At the behest of YHWH, a secret rendezvous, under the auspices of performing a sacrifice, was organized so that the prophet Samuel could meet Jesse and his sons. Samuel, known as “The Seer,” is told to look upon the sons of Jesse and identify the next king of Israel. The oldest and strongest were exhibited for Samuel to see like beauty contestants at a pageant. Surprisingly, the convener of the pageant introduces a new set of standards: “Do not look on his appearance or on the height of his stature…for the Lord does not see as mortals see; they look on the outward appearance, but the Lord looks on the heart’” (1 Sam 16:7). And so, the seven sons of Jesse pass by as Samuel looks on, none having made the cut. If the number seven is the Biblical suggestion of fulfilment this story posits a counter narrative. There is one more and he is the youngest, “the other,” and the eighth son, who some say was born in iniquity (Ps 51). This is the son that when “The Seer” comes to town, he is sent to the fields to keep from getting in the way. This is the son who started off like the mustard seed, small and undesired.
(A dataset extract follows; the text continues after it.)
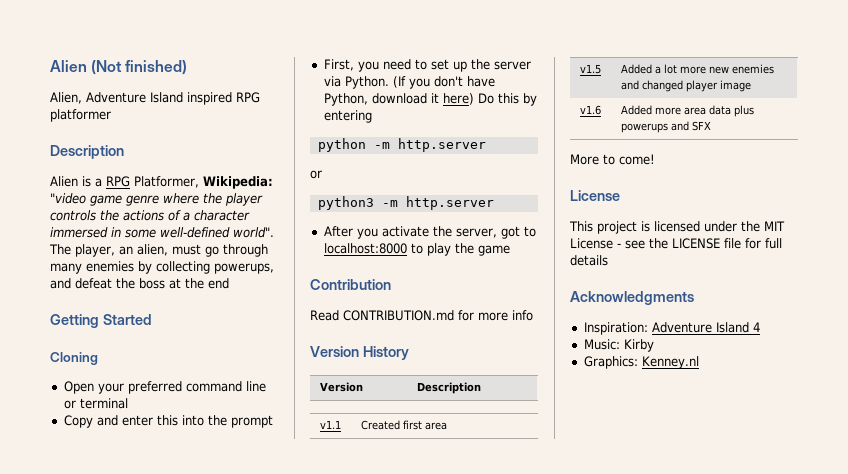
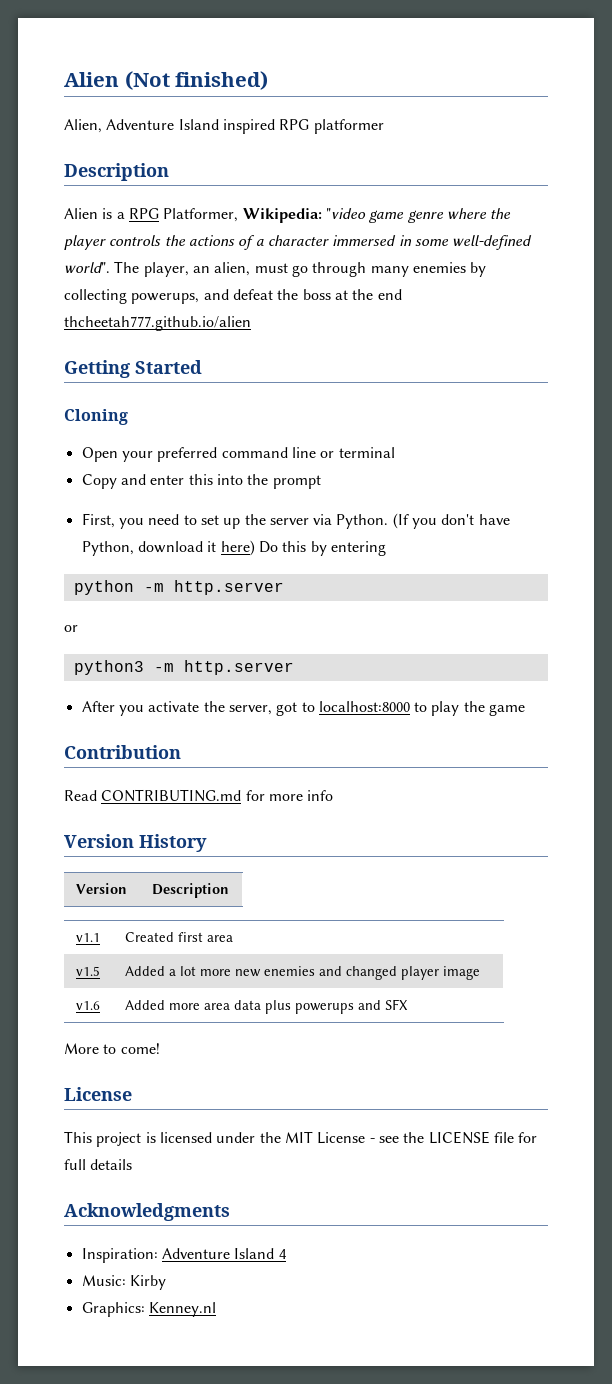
(229, 283) none -> [64,316,251,331] thcheetah777.github.io/alien
[343,310,454,321] CONTRIBUTION.md -> [101,789,242,802] CONTRIBUTING.md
Samuel calls him in from the fields and before David is able to get through the door, he is drenched in the oil of the king. This moment is crucial. David, “the other,” is brought in from the margin to the center of the community. What a shift in status! From the youngest to the anointed leader, from the outcast to the king. An idyllic reading of this story ends with the mustard seed, small and undesired, growing and ruling with the same kind of inclusivity and generosity by which he was chosen. But the story has not come to its final chapter. Instead, David eventually loses sight of his otherness and allows the power of his reign to corrupt. This old trope about power and corruption appears time and time again in the story of the people of God. They cannot escape the grasps of the predatorial power of the empire which compels corruption and blinds them to the other.

It is difficult to write about this quaint scene of YHWH’s intentional selection of a man who, losing sight of his original otherness, becomes yet another oppressive power in the patriarchal narrative. To pile on, in this scene, David is purposely selected not for his appearance but for his heart (1 Sam 16:7); yet this very man will later victimize a woman for her appearance and break her heart by murdering her husband (2 Sam 11). In what can only be understood as sexual assault, considering the vast power differential and Bathsheba’s marital status, David gives in to his desires and, empowered by his corruption, is able to obtain exactly what his eyes see.

This story becomes for the people of God a reminder of the complicated nature of power because the corrupting power in David’s life continues to be pervasive today. Just as David forgot his own otherness, so too, does the Church, in positions of power and privilege, forget her otherness. The invitation implicit within this story is to confess the ways in which power has resulted in corruption and blindness to “the other.” This confession must follow the example of YHWH who grieved with Samuel concerning the waywardness of His chosen king (1 Sam 15:35) and then, in an act of defiance, YHWH urges us to “fill our horns with oil” and set out to the margins to anoint the people and places that have been seen as “other,” thereby bringing them into the center of community (1 Sam 16:1).